Walmart (WMT) is acquiring connected-TV ad platform Vibe.co in what the retailer is calling its largest deal in two years, extending its push to compete directly with Amazon in the fast-growing retail-media advertising market.
The acquisition signals that Walmart is doubling down on high-margin advertising revenue as a structural growth driver, a strategy analysts say could meaningfully lift operating-income growth beyond what its core retail business alone can deliver.
Key Takeaways
- Walmart acquires Vibe.co, a connected-TV advertising technology platform.
- Deal marks Walmart’s largest acquisition in two years.
- Move accelerates Walmart’s retail-media rivalry with Amazon.
Market Reaction & Context
Walmart’s advertising arm, Walmart Connect, was already forecast to grow ad revenue by nearly 40% in 2024 – the fastest projected rate among all major U.S. ad sellers, according to Insider Intelligence data 1. That growth rate outpaced rivals including Amazon (AMZN), Target (TGT), and Instacart (CART), all of which are also racing to monetise shopper data through digital ad inventory.
Amazon, the third-largest digital ad seller globally behind Alphabet and Meta, reported 27% year-over-year growth in its advertising services segment in its most recent quarterly filing 1. Walmart’s Vibe.co acquisition is a direct attempt to close that capability gap on the living-room screen.
Why Connected TV, Why Now
Vibe.co enables brands to place and measure advertising through internet-connected televisions – a surface that commands premium ad rates and is increasingly central to how consumer-goods companies reach households. The deal follows Walmart’s $2.3 billion purchase of smart-TV maker Vizio in early 2024, which brought 18 million smart-TV accounts onto Walmart’s data platform 1.

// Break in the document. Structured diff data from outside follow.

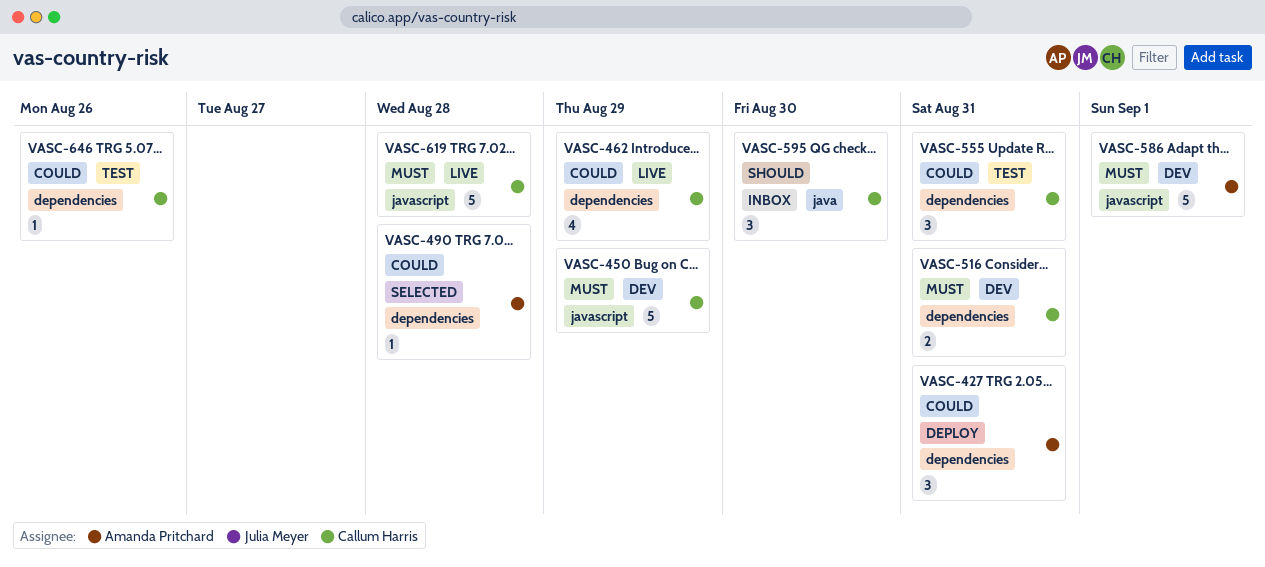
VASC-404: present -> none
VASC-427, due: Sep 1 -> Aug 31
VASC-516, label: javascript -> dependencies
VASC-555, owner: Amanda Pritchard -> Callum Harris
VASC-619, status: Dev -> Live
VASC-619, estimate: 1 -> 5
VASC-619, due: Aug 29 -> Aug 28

Taken together, the Vizio hardware and the Vibe.co software give Walmart a vertically integrated stack: the screen, the operating system, and now a self-serve programmatic layer for ad buyers. That architecture mirrors the closed-loop model Amazon has used to attract brand advertisers who want to link ad exposure directly to purchase data.
The Retail-Media Arms Race
Walmart’s advertising build-out stretches back several years. In 2021 the company rebranded its ad-sales unit from Walmart Media Group to Walmart Connect and acquired automation technology from Thunder Industries to serve small-business advertisers with self-serve display tools 2. A partnership with The Trade Desk (TTD) also let brands use Walmart shopper data to buy targeted ads across the open web, not just on Walmart-owned properties.
“Digital advertising is the future of Walmart,” TD Cowen senior research analyst Oliver Chen said in comments on the company’s earlier Vizio deal 1. The Vibe.co acquisition extends that thesis into streaming video, where ad-supported viewing has surged since 2022.
Retailers have a structural advantage in this market that pure-play digital platforms lack: deterministic purchase data. As Google and Apple continue to restrict third-party cookies and device-level tracking, closed-loop attribution – knowing which ad drove which sale – becomes more valuable. “As any type of cross-platform tracking becomes more difficult, if you have some type of closed system, that closed-loop attribution becomes a big part of the attraction,” Nicole Perrin, principal analyst at eMarketer, said in an earlier analysis of retail-media dynamics 2.
Outlook
Walmart has not disclosed financial terms of the Vibe.co transaction. The deal is the latest in a sequence of moves – Thunder Industries, Trade Desk partnership, Vizio, and now Vibe.co – that collectively reposition Walmart as a media and data company sitting alongside its traditional retail operations.
For investors, the key metric to watch is the advertising revenue line within Walmart Connect, which the company does not yet break out as a standalone segment. If Walmart follows Amazon’s disclosure trajectory, a formal advertising revenue segment could eventually emerge as one of the highest-margin items on the income statement, providing a re-rating catalyst for WMT shares.
Not investment advice. For informational purposes only.
References
1Hamza Shaban (Feb 23, 2024). “Walmart’s latest fight with Amazon is digital advertising”. Yahoo Finance. Retrieved June 23, 2026.
2Sahil Patel and Alexandra Bruell (Feb 4, 2021). “Walmart Buys Ad Tech to Chase Small-Business Advertisers”. The Wall Street Journal. Retrieved June 23, 2026.